• **SOURCE TEXT**:
______________________________
According to this law, when a product is raised to a power, every factor of the product is raised to the power.

In general: ${\left(xy\right)}^m=x^m{y}^m$

If a term with a power is itself raised to a power then the powers are multiplied together.

In general: ${\left(x^m\right)}^n=x^{m\times n}$

If the two terms have the same base (in this case x) and are to be multiplied together, then their indices are added.

In general: $x^m\times x^n=x^{m+n}$

The given expression is: ${\left(-7a{b}^{4}c\right)}^3{\left[{\left(2a^{2}c\right)}^2\right]}^3$

Apply the laws of indices and simplify.

$$\begin{gathered} {\left(-7a{b}^{4}c\right)}^3{\left[{\left(2a^{2}c\right)}^2\right]}^3=\left[{\left(-7\right)}^3{\left(a\right)}^3{\left(b^4\right)}^3{\left(c\right)}^3\right]{\left[{\left(2\right)}^2{\left(a^2\right)}^2{\left(c\right)}^2\right]}^3 \\ =\left[\left(-343\right)\left(a^3\right)\left(b^{4\times 3}\right){\left(c\right)}^3\right]{\left[4\left(a^{2\times 2}\right){\left(c\right)}^2\right]}^3 \\ =\left(-343a^3{b}^{12}{c}^3\right){\left(4a^4{c}^2\right)}^3 \\ =\left(-343a^3{b}^{12}{c}^3\right)\left[{\left(4\right)}^3{\left(a^4\right)}^3{\left(c^2\right)}^3\right] \\ =\left(-343a^3{b}^{12}{c}^3\right)\left[64\left(a^{4\times 3}\right)\left(c^{2\times 3}\right)\right] \\ =\left(-343a^3{b}^{12}{c}^3\right)\left(64a^{12}{c}^6\right) \end{gathered}$$

Collect the like terms together and use multiplication rule to simplify further.

$$\begin{gathered} {\left(-7a{b}^{4}c\right)}^3{\left[{\left(2a^{2}c\right)}^2\right]}^3=\left(-343a^3{b}^{12}{c}^3\right)\left(64a^{12}{c}^6\right) \\ =\left(-343\times 64\right)\left(a^3\times a^{12}\right)\left(b^{12}\right)\left(c^3\times c^6\right) \\ =\left(-21952\right)\left(a^{3+12}\right)\left(b^{12}\right)\left(c^{3+6}\right) \\ =-21952a^{15}{b}^{12}{c}^9 \end{gathered}$$
______________________________
• **LISTING**:

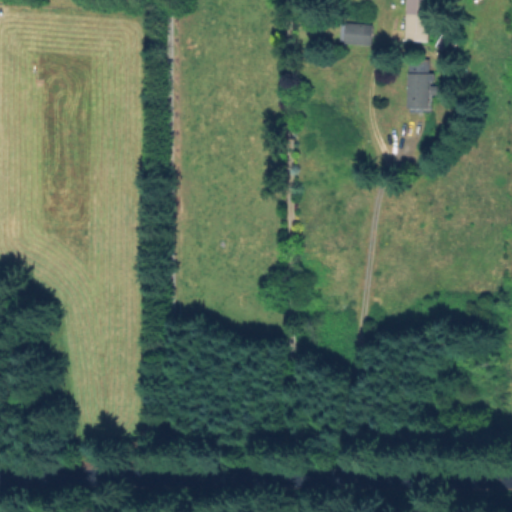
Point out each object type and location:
______________________________
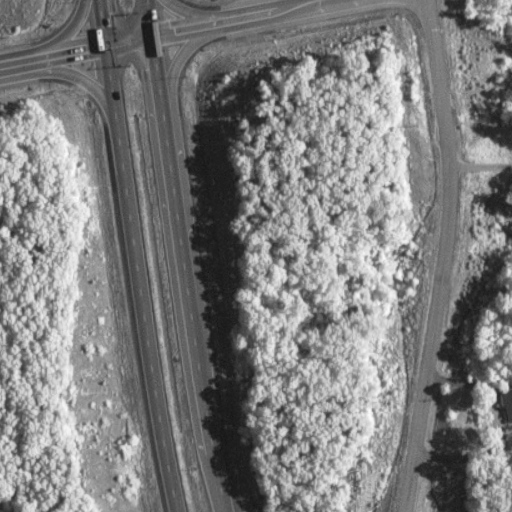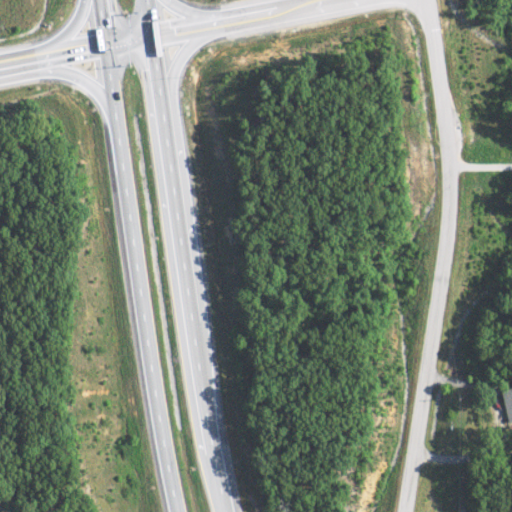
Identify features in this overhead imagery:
______________________________
• **AIM**: Reproduce the passage of the exponent-laws worked solution from "According to this" up to and including "indices are added.".

• **RESPONSE**:
According to this law, when a product is raised to a power, every factor of the product is raised to the power.

In general: ${\left(xy\right)}^m=x^m{y}^m$

If a term with a power is itself raised to a power then the powers are multiplied together.

In general: ${\left(x^m\right)}^n=x^{m\times n}$

If the two terms have the same base (in this case x) and are to be multiplied together, then their indices are added.